Barcollava, come allora ch’era andata tentoni per la stanze buie fino alla camera da letto; e, come allora, i singhiozzi e il pianto tornavano a farle nodo alla gola:

— Lui!... Lui!... Il fratello di mio marito!

La mattina, quando s’era trovata ancora piangente, accoccolata come una mendicante sul pavimento, con la testa appoggiata alla sponda del letto, le mani avviticchiate attorno ai ginocchi; al barlume dell’alba, penetrato nella camera dai vetri rimasti aperti, la prima sensazione che le aveva dato la coscienza di se stessa, era stata un invincibile ribrezzo dei vestiti che aveva indosso; poi una pazza paura che non le si fossero appiccicati alle carni per perpetuare la sua onta. Rapidamente s’era spogliata, strappando i bottoni, i ganci, ogni cosa che faceva intoppo; e rivestitasi in fretta, aveva spinto coi piedi fuori della stanza quel mucchio di roba e di biancheria, quasi fosse stato un sudiciume da potere appestar l’aria.
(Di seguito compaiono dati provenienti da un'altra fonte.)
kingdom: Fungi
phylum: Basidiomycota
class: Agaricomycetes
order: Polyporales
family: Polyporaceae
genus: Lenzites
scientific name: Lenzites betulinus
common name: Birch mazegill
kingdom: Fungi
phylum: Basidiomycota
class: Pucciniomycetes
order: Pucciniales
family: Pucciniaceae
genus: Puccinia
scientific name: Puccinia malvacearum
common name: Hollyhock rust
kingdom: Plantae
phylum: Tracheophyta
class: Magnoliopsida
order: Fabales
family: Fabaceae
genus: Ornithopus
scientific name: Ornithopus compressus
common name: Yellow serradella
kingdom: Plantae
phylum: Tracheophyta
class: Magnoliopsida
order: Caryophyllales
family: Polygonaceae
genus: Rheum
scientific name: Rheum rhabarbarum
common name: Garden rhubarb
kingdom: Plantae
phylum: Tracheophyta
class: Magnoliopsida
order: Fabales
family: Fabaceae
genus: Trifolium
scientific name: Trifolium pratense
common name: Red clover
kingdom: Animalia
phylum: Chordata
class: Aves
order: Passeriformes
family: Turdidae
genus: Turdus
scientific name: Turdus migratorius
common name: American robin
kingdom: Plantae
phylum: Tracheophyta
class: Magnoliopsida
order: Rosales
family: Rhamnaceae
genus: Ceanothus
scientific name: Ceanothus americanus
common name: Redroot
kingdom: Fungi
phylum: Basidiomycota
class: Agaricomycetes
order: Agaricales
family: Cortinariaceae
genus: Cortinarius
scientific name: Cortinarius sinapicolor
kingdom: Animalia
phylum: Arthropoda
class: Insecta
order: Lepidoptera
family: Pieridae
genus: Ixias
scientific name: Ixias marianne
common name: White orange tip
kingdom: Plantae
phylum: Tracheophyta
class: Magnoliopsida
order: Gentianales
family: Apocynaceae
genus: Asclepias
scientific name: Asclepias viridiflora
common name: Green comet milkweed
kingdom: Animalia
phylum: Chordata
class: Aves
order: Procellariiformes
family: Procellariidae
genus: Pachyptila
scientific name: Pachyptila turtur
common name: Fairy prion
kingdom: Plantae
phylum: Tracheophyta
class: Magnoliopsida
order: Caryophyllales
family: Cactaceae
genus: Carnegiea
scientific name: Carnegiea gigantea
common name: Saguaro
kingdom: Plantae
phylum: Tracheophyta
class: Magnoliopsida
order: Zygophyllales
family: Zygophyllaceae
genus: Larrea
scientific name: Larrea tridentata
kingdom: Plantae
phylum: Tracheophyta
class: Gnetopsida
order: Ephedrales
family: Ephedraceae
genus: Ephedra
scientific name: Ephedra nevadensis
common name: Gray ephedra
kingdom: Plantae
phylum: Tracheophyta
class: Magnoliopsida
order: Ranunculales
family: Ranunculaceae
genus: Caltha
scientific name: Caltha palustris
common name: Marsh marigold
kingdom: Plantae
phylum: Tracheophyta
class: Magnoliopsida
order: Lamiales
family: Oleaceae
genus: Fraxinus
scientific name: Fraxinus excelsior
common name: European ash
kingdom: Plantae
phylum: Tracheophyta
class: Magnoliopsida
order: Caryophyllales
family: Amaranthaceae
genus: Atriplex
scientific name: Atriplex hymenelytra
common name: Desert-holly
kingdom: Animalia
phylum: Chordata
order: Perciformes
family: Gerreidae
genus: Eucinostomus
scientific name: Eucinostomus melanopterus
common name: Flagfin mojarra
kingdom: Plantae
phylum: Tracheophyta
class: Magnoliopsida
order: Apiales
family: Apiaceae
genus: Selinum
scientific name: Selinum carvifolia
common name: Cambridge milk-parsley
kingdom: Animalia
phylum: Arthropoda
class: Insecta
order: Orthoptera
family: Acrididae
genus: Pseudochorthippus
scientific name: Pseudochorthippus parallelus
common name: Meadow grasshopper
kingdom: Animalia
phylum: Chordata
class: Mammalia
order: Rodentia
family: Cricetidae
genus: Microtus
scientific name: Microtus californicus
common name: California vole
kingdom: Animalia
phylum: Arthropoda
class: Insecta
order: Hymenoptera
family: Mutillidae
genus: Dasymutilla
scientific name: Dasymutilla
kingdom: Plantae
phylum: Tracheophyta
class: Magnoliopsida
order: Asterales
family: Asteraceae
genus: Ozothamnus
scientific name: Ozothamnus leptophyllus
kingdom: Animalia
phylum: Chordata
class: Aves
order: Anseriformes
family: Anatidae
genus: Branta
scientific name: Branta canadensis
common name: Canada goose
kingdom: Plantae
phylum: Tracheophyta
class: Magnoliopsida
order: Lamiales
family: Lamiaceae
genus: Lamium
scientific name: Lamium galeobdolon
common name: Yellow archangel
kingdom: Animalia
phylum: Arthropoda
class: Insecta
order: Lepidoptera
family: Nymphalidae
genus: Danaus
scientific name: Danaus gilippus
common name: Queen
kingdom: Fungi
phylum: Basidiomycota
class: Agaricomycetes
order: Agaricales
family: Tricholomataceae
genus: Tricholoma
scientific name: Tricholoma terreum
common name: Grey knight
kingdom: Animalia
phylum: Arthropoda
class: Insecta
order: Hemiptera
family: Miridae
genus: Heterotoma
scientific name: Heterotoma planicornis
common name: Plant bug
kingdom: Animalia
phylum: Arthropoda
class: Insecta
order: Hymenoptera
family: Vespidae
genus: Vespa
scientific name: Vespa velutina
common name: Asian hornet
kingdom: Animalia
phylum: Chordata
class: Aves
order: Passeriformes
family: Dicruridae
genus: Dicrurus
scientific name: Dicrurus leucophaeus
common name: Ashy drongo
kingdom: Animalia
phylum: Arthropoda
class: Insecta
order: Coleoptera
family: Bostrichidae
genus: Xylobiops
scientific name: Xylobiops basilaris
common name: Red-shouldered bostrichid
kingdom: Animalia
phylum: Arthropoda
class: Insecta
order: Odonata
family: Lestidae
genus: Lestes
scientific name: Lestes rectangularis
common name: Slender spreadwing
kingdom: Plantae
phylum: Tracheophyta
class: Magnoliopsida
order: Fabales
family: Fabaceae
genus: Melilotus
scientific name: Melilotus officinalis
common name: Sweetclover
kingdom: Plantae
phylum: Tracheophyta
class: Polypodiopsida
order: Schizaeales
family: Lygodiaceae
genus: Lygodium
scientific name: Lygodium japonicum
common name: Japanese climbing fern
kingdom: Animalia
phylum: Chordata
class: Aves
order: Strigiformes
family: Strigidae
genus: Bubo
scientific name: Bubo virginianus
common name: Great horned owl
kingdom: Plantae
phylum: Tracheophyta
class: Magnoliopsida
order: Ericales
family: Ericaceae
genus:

Era rimasta tutta la giornata chiusa in camera scusandosi con un’emicrania, senza voler vedere nessuno, neppure la sua bambina venuta a picchiar all’uscio colle manine, chiamando: — Mamma! Mamma! — Ed era rimasta lì; buttata sul letto, col volto affondato nei guanciali, al buio, smaniante di urlare forte, forte, forte, perchè il marito lontano la sentisse, turandosi nello stesso tempo con le mani la bocca, per impedire che qualche grido non le sfuggisse mentre si sentiva soffocare.

E quando suo marito sarebbe tornato?

Oh, non ci voleva pensare!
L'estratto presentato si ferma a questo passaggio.